In the contentious presidential debate on Tuesday night, former Vice President Joe Biden pushed back on Trump’s boasts of record job gains in recent months. “We handed him a booming economy. He blew it,” Biden said.

“The job market is still a shadow of what it was prior to the pandemic,” said Mark Zandi, chief economist at Moody’s Analytics. “The pace of growth is very modest, particularly given how far away the economy is from full employment.”

The president’s claims of record job gains are misleading, Zandi said, in that the positions recovered only represent about half of the 22 million jobs lost when the pandemic triggered wide-scale shutdowns in the spring. Economists say much of the initial rapid recovery reflected businesses reopening and employers bringing back laid off or furloughed workers, but those easy gains are fading.

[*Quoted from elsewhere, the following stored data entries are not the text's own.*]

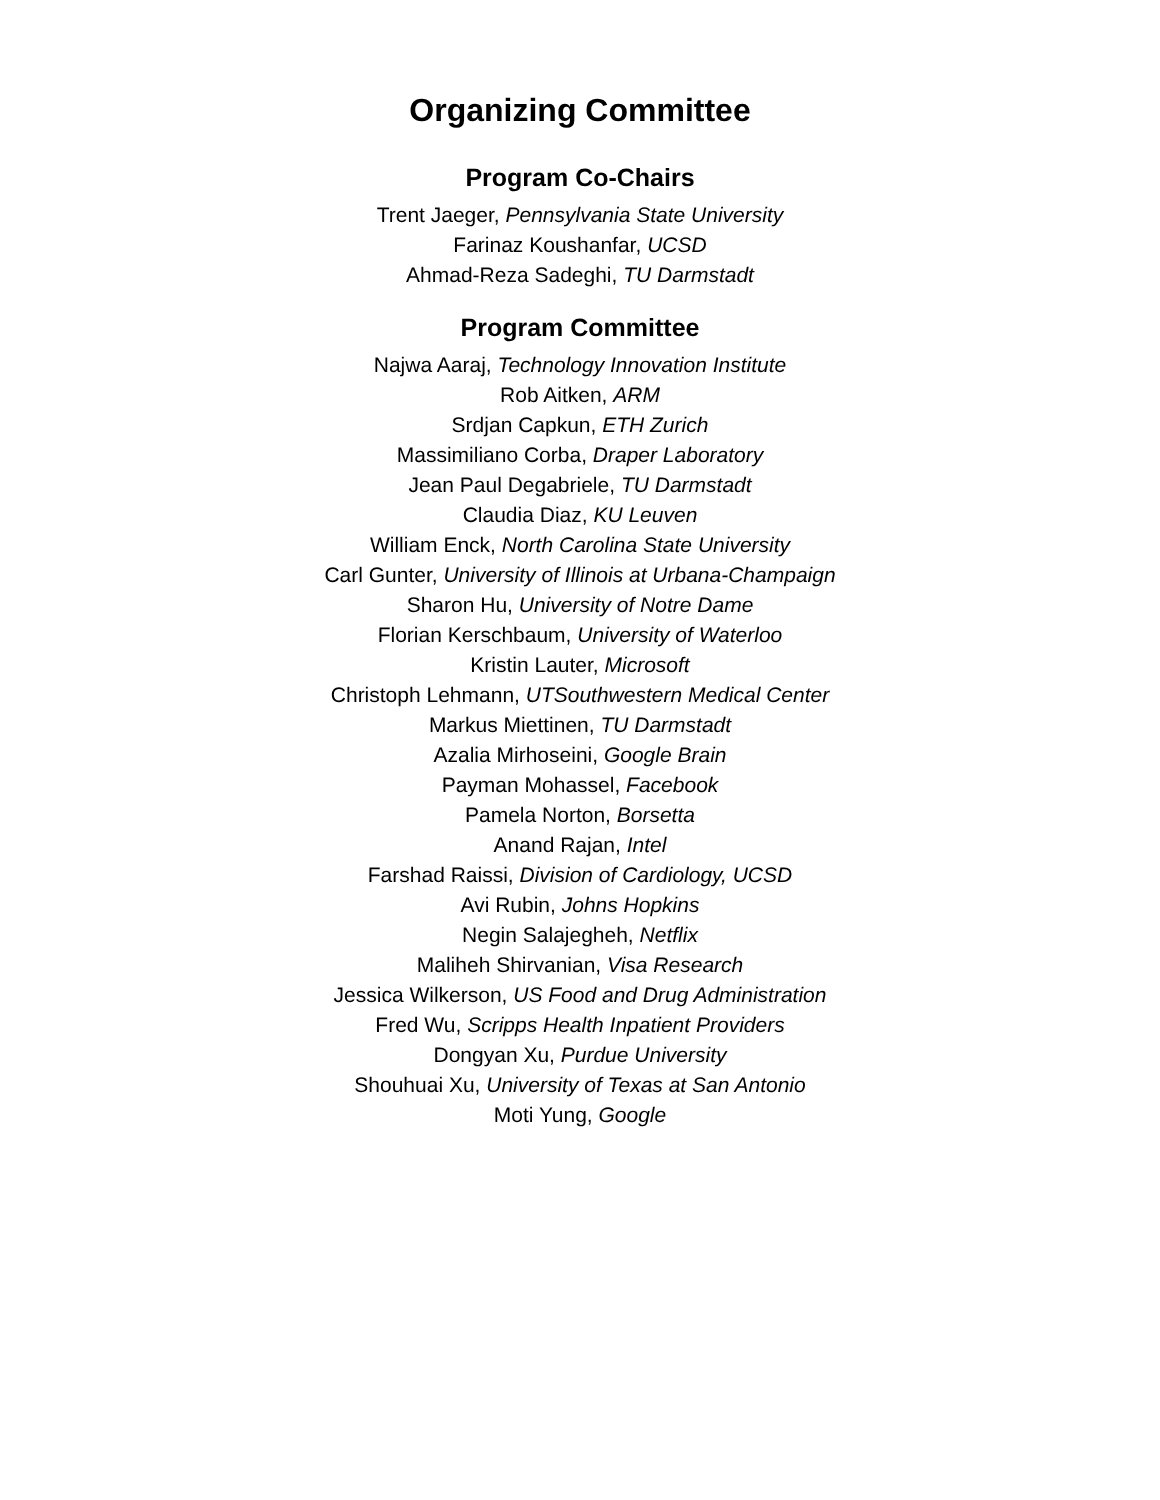Organizing Committee
Program Co-Chairs
Trent Jaeger, Pennsylvania State University
Farinaz Koushanfar, UCSD
Ahmad-Reza Sadeghi, TU Darmstadt
Program Committee
Najwa Aaraj, Technology Innovation Institute
Rob Aitken, ARM
Srdjan Capkun, ETH Zurich
Massimiliano Corba, Draper Laboratory
Jean Paul Degabriele, TU Darmstadt
Claudia Diaz, KU Leuven
William Enck, North Carolina State University
Carl Gunter, University of Illinois at Urbana-Champaign
Sharon Hu, University of Notre Dame
Florian Kerschbaum, University of Waterloo
Kristin Lauter, Microsoft
Christoph Lehmann, UTSouthwestern Medical Center
Markus Miettinen, TU Darmstadt
Azalia Mirhoseini, Google Brain
Payman Mohassel, Facebook
Pamela Norton, Borsetta
Anand Rajan, Intel
Farshad Raissi, Division of Cardiology, UCSD
Avi Rubin, Johns Hopkins
Negin Salajegheh, Netflix
Maliheh Shirvanian, Visa Research
Jessica Wilkerson, US Food and Drug Administration
Fred Wu, Scripps Health Inpatient Providers
Dongyan Xu, Purdue University
Shouhuai Xu, University of Texas at San Antonio
Moti Yung, Google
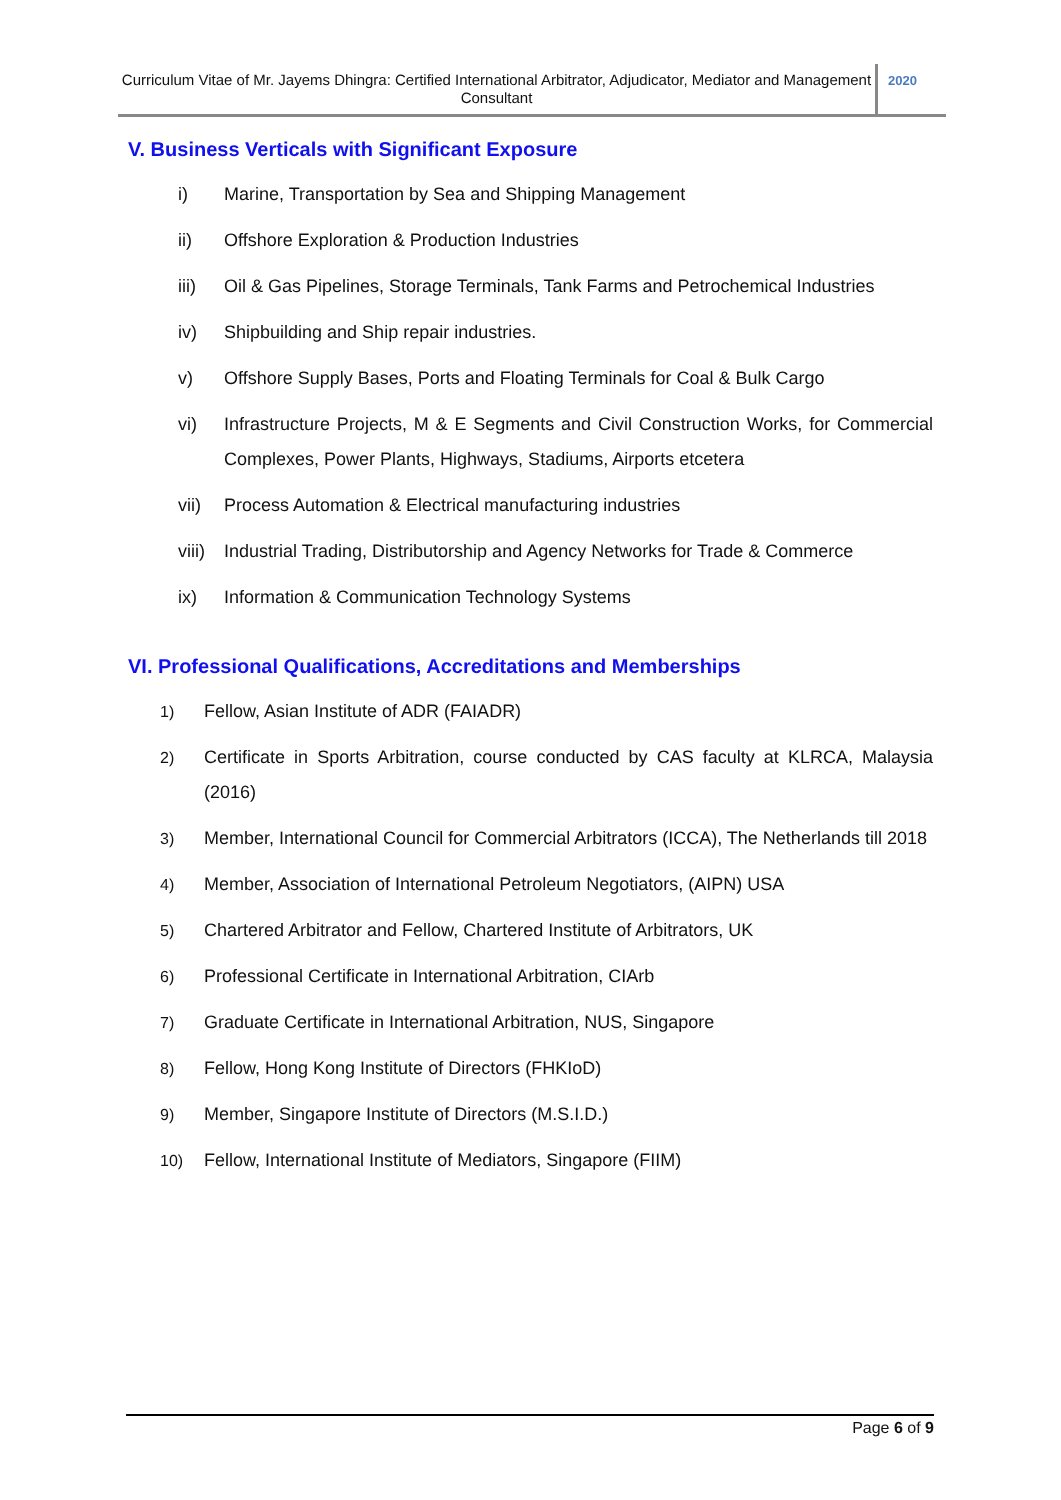Curriculum Vitae of Mr. Jayems Dhingra: Certified International Arbitrator, Adjudicator, Mediator and Management Consultant
2020
V. Business Verticals with Significant Exposure
i) Marine, Transportation by Sea and Shipping Management
ii) Offshore Exploration & Production Industries
iii) Oil & Gas Pipelines, Storage Terminals, Tank Farms and Petrochemical Industries
iv) Shipbuilding and Ship repair industries.
v) Offshore Supply Bases, Ports and Floating Terminals for Coal & Bulk Cargo
vi) Infrastructure Projects, M & E Segments and Civil Construction Works, for Commercial Complexes, Power Plants, Highways, Stadiums, Airports etcetera
vii) Process Automation & Electrical manufacturing industries
viii) Industrial Trading, Distributorship and Agency Networks for Trade & Commerce
ix) Information & Communication Technology Systems
VI. Professional Qualifications, Accreditations and Memberships
1) Fellow, Asian Institute of ADR (FAIADR)
2) Certificate in Sports Arbitration, course conducted by CAS faculty at KLRCA, Malaysia (2016)
3) Member, International Council for Commercial Arbitrators (ICCA), The Netherlands till 2018
4) Member, Association of International Petroleum Negotiators, (AIPN) USA
5) Chartered Arbitrator and Fellow, Chartered Institute of Arbitrators, UK
6) Professional Certificate in International Arbitration, CIArb
7) Graduate Certificate in International Arbitration, NUS, Singapore
8) Fellow, Hong Kong Institute of Directors (FHKIoD)
9) Member, Singapore Institute of Directors (M.S.I.D.)
10) Fellow, International Institute of Mediators, Singapore (FIIM)
Page 6 of 9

“There are more permanent job losses now and we expect some additional ones in October. A lot of companies brought people back quickly after the reopening, expecting that activity would rebound in kind, but it didn't,” Christopher said. “The demand is not there because of the worry about infections,” he said, adding that new disease clusters and restrictions on commercial activity are impeding business owners’ ability to bounce back to some semblance of pre-pandemic normalcy.

With an average of around 40,000 new cases of Covid-19 diagnosed every day, public health experts warn about the pandemic intensifying in the months ahead — an event that would make further labor market pain unavoidable. “We’re not sure exactly how the pandemic is going to evolve, and that can have a dramatic impact on the economy,” Zhao said.

Companies are less eager to hire, as well. Data from Glassdoor on September job openings — a forward-looking metric, as opposed to the government’s monthly report — show a virtual stall, with job increases going from 2 percent in August to a mere 0.4 percent in September.

“It is common for a recovery to proceed in fits and starts,” Zhao said. “A few weeks of soft data isn’t a red flag, necessarily, but obviously it is a concern when we still have a long way to go.”